» WHAT THE TASK ASKS
Reproduce, word for word, the stretch of the snowblower forum thread below from "Was using it" through "Any ideas? Thanks.".

» PAGE EXCERPT

== == ==

# Ariens ST1032 pulls BAD, to the right



## bwright1818 (Dec 2, 2014)

Was using it in wet, pasty snow last night and it was all I could do to keep it going straight. I literally had to lean on the right handle, the whole time. Differential lock IS locked in and both chained wheels are turning. Not positive whether they are exactly the same speed or not, though. It also seemed to dig the right side into the dirt, no matter what direction I was going, although I know I set the new shoes up with an eighth inch under the scraper... Any ideas? Thanks.

Edit...both augers are turning as they should, too...


----------



## copperhead (Aug 30, 2014)

Don't know if it could be the same issue...but I had a similar problem last night. Discovered that an ice chunk had built up under one side of the scraper bar. Until I tipped the machine back, I couldn't tell it was there. It caused a drag on one side and caused that side to dig into the ground.


----------



## Geno (Nov 29, 2011)

both tires aired the same..or is one flat but feels close to norm because it is cold?


----------



## RedOctobyr (Mar 2, 2014)

Checking tire pressure seems like a good idea. I assume it behaves the same way if driving on cleared pavement, or clearing snow?


----------



## Bolens93 (Nov 24, 2015)

might sound silly........is the right pin sheared? if its plowing, it would have that effect


----------



## bad69cat (Nov 30, 2015)

Almost has to be the tires or scraper bar adjustment......


----------



## bwright1818 (Dec 2, 2014)

I took a look at it today, in the light...I MAY have found the problem....the right side axle bushing has MAJOR wear, allowing the axle to flop around almost a 1/4". Think that might be it? It might be allowing the right side of the bucket to dig in further than the normal adjustments on a concrete floor would allow...

== == ==

» INFORMATION PROVIDED

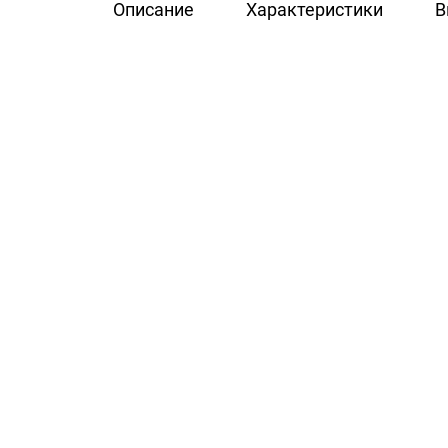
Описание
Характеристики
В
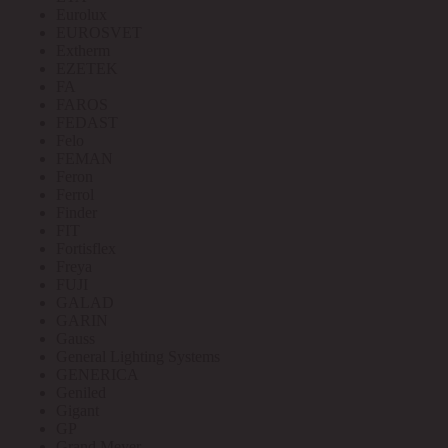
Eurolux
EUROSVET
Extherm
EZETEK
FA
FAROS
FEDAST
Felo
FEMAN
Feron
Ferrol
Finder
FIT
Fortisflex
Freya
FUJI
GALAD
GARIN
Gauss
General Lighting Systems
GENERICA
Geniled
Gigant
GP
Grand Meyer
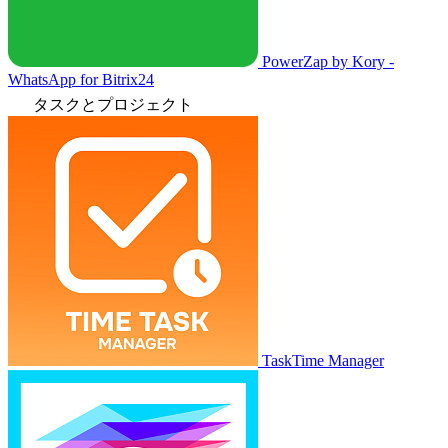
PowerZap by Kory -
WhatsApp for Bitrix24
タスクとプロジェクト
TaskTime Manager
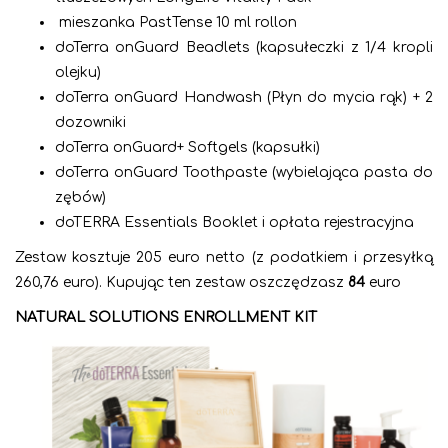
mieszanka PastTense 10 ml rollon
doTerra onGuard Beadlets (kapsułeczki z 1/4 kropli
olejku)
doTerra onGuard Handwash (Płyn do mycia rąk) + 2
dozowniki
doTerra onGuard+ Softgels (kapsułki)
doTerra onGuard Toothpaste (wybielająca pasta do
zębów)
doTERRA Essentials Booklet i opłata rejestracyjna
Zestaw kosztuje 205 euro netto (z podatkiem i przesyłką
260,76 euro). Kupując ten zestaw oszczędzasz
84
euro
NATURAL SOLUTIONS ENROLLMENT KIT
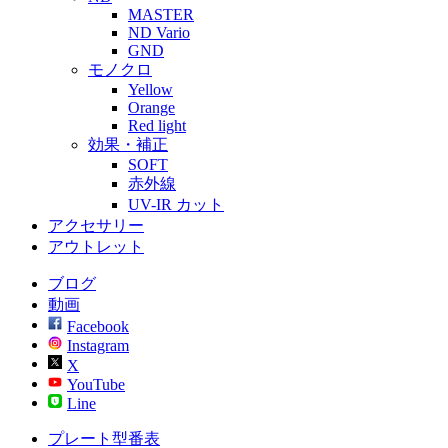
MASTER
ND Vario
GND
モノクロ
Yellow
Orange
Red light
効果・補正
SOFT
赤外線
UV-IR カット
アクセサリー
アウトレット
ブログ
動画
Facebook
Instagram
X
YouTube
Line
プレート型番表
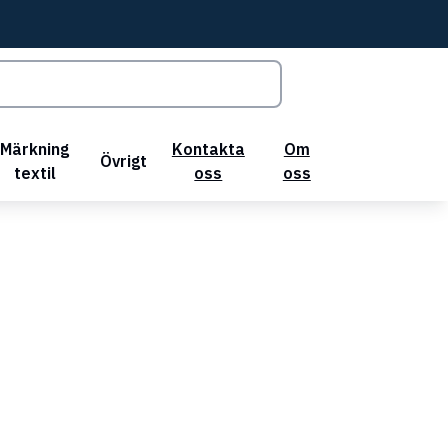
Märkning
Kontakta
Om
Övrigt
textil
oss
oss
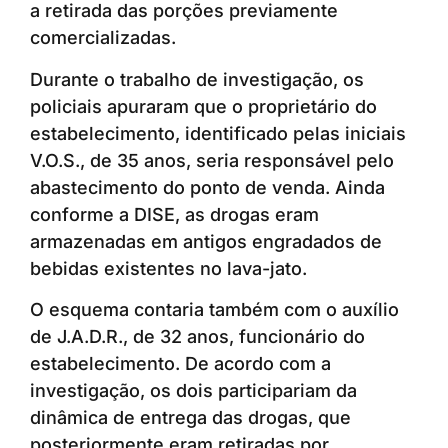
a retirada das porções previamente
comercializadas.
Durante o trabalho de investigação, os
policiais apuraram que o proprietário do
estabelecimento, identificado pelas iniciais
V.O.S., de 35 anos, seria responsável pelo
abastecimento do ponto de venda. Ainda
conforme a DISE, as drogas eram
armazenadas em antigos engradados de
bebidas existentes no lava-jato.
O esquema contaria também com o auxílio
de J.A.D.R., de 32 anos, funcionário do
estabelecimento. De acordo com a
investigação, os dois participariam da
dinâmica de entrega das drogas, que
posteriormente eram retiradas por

== == ==

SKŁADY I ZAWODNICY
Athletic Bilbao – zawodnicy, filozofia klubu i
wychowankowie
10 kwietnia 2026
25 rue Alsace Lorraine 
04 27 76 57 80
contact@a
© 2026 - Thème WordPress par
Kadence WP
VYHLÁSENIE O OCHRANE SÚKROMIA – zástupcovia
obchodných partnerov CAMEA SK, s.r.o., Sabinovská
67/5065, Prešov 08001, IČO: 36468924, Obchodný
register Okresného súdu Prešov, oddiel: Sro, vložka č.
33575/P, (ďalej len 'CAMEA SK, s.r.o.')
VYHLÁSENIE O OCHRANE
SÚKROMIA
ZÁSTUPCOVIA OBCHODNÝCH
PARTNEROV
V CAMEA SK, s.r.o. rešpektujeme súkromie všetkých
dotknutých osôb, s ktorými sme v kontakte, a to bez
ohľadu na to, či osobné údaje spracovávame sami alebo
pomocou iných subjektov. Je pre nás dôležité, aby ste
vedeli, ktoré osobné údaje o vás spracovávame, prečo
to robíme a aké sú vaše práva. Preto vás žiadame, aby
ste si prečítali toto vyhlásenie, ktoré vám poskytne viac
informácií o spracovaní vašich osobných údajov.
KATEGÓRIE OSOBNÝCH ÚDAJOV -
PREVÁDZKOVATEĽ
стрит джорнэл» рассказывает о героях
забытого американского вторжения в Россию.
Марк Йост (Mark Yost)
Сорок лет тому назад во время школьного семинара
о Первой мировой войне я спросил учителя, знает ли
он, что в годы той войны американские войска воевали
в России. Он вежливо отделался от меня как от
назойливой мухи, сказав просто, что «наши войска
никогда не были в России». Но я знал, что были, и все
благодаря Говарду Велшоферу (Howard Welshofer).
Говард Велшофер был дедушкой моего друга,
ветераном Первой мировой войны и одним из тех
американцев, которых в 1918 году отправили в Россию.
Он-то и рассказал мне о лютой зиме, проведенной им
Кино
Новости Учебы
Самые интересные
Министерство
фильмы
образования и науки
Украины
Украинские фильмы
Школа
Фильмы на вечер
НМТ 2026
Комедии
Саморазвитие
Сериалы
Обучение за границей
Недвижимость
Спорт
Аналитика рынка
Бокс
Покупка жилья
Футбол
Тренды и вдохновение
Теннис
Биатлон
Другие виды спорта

== == ==

» REPLY
Was using it in wet, pasty snow last night and it was all I could do to keep it going straight. I literally had to lean on the right handle, the whole time. Differential lock IS locked in and both chained wheels are turning. Not positive whether they are exactly the same speed or not, though. It also seemed to dig the right side into the dirt, no matter what direction I was going, although I know I set the new shoes up with an eighth inch under the scraper... Any ideas? Thanks.